Today's design trend in robotic toys is to create animated dolls that closely mimic life, which requires the doll to be able to perform many independent movements. For a human robotic doll to truly mimic life, for example, would require independent motion of arms, legs, eyes, facial expression and so on. To date, the only way to create truly independent robotic movements is with one or more motors driving each movement, as is done in industrial robots. Such an arrangement is nearly impossible with robotic toys because of the design constraints mentioned above. For example, with many motors in a small robotic doll it is difficult to insulate all the noise created by the motors. It is also difficult to meet constraints such as power consumption and weight. Toys must also be produced cheaply so that the average consumer can afford to buy one. Often, it is simply impossible to put so many motors inside the limited space available. To date, no robotic doll is capable of more than a small number of truly independent motions.
Various attempts have been made to simulate independent motion in toys. For example, Tiger Electronics has sold a doll under the trademark FURBY that has a number of moving facial features. Each facial feature is coupled to a separate cam driven by an electric motor. The cams create a mechanical program that allows the facial features to move in a predetermined sequence. The movement of the facial features corresponds to an electronically generated speech pattern emitted by the doll.
U.S. Pat. No. 5,158,492 issued to Rudell et al. discloses an animated doll with a number of appendages that move relative to a torso. The appendages are coupled to an electric motor by a plurality of cams and gears. The cams and gears create a mechanical program that defines a sequence of movements for the appendages. The electric motor is actuated by a light beam transmitted by a toy camera. The appendages of the Rudell toy move to a new position each time the user “snaps” the camera to simulate a model poising for pictures.
The movements of the FURBY and Rudell toys are both limited by the mechanical program of the cams and gears. For example, the arms and head of the Rudell toy always move in the same limited sequence. It would be desirable to provide independent movement of the appendages or features to create a more “life-like” toy. The appendages can be de-coupled from each other to provide independent actuation by providing more electric motors. Additional motors increase the cost of producing the toy. The inclusion of additional motors also reduces the reliability of the toy.

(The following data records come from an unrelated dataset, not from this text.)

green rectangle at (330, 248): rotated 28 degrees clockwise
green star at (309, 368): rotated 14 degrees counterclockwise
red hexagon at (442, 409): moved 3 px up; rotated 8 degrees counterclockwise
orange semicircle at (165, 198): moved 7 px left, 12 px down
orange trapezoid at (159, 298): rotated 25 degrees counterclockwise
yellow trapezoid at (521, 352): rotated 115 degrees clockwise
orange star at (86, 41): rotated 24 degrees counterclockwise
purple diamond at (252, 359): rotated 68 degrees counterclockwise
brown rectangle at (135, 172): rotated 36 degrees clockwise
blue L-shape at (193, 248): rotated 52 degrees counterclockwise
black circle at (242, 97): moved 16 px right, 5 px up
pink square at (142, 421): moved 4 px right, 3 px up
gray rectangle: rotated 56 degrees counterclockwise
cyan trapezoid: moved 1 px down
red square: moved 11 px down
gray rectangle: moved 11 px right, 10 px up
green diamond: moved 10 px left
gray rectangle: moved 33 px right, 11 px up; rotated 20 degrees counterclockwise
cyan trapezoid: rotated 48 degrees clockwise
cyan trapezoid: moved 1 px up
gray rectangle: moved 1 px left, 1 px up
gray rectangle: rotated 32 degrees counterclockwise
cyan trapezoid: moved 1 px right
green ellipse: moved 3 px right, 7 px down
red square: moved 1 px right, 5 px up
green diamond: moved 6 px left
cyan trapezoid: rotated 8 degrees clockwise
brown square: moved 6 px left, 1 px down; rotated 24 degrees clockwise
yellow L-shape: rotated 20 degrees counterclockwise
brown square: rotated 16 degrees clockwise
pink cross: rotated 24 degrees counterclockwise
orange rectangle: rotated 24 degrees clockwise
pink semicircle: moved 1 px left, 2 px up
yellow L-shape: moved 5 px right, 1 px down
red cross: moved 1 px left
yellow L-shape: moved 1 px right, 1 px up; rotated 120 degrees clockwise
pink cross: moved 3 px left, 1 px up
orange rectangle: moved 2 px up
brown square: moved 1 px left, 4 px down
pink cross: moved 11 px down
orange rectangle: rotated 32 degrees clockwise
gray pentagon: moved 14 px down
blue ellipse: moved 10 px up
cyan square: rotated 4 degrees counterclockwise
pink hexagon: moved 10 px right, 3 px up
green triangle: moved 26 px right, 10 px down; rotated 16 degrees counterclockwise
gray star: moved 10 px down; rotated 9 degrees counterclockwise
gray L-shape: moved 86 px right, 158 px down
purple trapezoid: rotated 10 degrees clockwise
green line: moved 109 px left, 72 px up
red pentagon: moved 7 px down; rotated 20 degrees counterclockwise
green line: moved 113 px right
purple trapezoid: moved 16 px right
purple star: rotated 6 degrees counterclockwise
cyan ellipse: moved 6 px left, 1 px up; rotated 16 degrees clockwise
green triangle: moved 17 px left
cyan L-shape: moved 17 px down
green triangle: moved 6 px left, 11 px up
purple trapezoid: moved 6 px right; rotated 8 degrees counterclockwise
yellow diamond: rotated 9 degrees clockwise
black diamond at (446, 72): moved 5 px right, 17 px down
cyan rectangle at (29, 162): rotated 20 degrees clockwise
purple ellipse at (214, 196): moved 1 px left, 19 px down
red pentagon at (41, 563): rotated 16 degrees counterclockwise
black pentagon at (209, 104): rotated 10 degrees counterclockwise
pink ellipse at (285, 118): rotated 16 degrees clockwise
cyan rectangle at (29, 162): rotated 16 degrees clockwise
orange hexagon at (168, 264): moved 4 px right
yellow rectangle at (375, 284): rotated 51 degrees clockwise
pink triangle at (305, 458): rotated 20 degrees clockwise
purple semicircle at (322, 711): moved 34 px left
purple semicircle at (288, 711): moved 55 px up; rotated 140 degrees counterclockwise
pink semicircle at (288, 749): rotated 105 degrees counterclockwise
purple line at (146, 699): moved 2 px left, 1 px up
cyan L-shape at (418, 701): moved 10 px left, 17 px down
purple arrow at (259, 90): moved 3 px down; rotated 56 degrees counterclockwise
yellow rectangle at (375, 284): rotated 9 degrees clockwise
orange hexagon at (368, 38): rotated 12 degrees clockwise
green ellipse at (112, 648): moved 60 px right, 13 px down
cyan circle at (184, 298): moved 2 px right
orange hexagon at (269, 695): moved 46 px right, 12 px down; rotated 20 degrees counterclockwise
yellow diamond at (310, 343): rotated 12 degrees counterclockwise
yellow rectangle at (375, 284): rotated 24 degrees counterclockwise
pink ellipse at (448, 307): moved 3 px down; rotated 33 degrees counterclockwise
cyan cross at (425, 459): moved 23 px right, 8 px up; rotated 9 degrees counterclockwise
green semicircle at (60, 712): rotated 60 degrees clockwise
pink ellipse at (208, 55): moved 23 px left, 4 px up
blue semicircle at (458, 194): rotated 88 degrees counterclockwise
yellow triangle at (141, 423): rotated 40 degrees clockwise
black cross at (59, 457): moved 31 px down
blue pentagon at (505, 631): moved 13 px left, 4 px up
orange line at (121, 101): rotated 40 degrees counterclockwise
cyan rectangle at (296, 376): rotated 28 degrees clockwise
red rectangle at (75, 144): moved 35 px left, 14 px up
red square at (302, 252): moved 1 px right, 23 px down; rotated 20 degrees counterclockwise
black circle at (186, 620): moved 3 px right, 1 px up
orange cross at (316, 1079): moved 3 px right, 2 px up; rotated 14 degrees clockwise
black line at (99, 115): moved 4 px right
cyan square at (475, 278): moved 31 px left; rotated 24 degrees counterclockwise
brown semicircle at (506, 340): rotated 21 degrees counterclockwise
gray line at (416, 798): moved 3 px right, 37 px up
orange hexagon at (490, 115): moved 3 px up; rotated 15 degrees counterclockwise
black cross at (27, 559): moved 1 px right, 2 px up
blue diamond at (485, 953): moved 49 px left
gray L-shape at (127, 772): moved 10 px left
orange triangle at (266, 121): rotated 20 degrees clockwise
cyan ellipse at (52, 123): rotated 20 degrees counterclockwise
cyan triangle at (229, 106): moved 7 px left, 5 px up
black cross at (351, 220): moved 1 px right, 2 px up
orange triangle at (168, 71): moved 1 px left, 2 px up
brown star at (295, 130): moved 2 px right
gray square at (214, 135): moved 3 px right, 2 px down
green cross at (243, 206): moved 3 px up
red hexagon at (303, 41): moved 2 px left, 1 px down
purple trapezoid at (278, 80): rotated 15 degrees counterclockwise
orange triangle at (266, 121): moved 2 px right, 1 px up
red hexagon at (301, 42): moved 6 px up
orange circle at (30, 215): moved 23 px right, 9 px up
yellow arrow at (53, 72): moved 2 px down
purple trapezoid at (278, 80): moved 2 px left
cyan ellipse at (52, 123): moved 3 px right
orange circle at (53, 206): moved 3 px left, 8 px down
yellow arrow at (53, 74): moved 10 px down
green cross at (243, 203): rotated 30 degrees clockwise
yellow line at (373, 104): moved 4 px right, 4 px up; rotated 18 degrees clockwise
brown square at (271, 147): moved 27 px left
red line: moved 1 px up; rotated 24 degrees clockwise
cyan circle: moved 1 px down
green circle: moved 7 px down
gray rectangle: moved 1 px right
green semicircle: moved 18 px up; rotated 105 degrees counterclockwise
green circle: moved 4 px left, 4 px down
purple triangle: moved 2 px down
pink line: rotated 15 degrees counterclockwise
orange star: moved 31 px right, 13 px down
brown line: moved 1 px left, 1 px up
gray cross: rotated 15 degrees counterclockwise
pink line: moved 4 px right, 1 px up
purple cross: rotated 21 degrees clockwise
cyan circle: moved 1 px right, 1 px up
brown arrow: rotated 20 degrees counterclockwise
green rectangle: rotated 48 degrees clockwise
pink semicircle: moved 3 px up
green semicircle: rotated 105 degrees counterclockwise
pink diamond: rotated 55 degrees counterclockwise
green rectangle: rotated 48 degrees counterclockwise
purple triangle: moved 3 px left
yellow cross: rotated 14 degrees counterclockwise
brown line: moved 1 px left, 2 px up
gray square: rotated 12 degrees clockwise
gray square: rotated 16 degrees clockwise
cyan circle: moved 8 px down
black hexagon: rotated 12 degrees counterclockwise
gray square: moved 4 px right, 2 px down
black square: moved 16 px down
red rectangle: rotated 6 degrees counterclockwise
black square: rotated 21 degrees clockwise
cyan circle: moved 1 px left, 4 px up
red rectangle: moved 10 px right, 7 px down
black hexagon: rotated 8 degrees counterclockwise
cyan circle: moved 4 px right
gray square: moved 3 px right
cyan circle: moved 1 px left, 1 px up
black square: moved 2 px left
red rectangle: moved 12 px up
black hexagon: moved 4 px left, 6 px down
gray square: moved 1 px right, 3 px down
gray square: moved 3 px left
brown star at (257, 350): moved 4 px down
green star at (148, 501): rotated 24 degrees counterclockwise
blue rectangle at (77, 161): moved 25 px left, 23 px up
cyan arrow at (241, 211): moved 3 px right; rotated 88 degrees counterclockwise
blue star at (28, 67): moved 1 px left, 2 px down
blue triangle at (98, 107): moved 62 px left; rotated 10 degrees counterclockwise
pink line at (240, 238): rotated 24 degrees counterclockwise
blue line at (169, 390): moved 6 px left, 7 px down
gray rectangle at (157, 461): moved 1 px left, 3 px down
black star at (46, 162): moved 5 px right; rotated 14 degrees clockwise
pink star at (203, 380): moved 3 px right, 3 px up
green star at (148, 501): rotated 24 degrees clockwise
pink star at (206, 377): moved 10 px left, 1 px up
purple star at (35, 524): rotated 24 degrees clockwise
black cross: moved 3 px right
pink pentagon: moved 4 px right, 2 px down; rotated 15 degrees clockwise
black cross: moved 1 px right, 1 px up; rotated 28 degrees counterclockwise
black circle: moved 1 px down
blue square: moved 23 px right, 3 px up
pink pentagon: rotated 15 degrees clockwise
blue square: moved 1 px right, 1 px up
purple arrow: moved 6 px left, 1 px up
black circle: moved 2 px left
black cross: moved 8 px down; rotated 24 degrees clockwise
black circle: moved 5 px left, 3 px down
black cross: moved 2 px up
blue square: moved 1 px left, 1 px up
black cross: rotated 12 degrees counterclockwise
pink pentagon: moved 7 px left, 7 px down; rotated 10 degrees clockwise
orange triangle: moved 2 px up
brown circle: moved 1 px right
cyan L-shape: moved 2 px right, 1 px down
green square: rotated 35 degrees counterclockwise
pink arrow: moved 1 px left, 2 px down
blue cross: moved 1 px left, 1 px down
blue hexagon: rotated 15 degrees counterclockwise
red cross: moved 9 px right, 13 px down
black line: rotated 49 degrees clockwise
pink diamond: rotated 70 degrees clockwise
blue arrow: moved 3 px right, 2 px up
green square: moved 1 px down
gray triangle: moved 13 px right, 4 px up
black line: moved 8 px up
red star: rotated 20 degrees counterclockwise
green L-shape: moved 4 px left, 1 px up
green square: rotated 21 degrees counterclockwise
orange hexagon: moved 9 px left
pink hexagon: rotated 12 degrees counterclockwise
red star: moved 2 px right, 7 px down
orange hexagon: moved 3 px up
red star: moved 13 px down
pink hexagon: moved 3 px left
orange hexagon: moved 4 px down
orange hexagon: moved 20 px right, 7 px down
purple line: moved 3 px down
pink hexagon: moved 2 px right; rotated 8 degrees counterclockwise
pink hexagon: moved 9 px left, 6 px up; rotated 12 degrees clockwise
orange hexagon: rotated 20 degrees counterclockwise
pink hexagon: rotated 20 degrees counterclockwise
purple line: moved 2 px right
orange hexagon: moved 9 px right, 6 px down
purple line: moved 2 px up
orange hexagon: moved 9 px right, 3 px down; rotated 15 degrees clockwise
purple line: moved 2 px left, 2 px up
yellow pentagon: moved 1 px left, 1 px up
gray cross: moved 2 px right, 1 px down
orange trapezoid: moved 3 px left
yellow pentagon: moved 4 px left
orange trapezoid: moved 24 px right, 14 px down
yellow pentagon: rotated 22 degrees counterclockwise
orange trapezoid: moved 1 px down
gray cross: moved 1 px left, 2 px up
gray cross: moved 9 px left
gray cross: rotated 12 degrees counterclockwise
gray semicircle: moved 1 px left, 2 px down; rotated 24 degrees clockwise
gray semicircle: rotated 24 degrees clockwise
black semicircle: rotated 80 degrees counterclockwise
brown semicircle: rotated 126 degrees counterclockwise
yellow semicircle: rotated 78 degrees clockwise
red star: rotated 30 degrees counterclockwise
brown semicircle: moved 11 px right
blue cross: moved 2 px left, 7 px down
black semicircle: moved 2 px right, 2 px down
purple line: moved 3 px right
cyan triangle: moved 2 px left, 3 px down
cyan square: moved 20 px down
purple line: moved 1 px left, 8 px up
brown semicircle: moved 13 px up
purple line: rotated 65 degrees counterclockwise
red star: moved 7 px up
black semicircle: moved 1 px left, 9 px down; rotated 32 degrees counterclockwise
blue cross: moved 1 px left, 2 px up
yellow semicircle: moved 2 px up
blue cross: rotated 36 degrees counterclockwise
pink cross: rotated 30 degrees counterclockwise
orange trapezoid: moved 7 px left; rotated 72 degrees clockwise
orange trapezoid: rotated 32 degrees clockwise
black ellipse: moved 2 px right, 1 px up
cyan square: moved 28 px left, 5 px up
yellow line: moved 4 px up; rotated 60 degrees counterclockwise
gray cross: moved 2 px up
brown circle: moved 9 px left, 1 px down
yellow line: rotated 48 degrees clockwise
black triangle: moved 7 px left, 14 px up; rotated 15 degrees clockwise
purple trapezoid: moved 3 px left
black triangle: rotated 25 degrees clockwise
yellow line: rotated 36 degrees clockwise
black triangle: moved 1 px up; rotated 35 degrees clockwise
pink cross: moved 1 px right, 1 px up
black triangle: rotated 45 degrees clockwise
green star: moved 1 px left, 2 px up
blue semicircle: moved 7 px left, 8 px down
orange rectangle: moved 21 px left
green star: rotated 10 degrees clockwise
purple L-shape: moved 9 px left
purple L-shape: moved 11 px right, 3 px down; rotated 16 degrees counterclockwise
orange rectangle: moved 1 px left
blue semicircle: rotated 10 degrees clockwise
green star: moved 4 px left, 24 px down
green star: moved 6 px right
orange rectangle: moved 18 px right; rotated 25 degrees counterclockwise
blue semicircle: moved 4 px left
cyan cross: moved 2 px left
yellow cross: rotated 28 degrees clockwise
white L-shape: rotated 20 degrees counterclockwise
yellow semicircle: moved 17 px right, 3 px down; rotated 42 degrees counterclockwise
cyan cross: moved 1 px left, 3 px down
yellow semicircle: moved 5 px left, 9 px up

Given the design trends and constraints involved in the design of small robotic toys, it is desirable to be able to produce a robot having many independent movements driven by a single motor. More broadly, it is desirable to have the ability to produce and independently control multiple power outputs from a single power input. Multiple power outputs from a single power input are not unknown. Independent control of multiple outputs is possible, but usually uses some form of clutch to engage and disengage the output from the input. Such clutches, however, require a substantial power input to engage and disengage. The power input to the clutch is usually provided by a motor of some sort, thus defeating the purpose of trying to reduce the number of motors in the system. Such an arrangement is smaller, lighter, and cheaper. Even in large robotic systems that are not as constrained, or in other machinery that involves a number of complex movements, a reduction in the number of motors would provide serious cost and space reductions and reliability improvements.
There is thus a need in the art for an apparatus that can minimize the number of motors in a particular machine while still allowing the machine to perform many independent movements so that it can carry out all its functions. For example, there is a need for an animated toy that contains independently actuated features and appendages powered by a single motor. The present invention provides such an apparatus.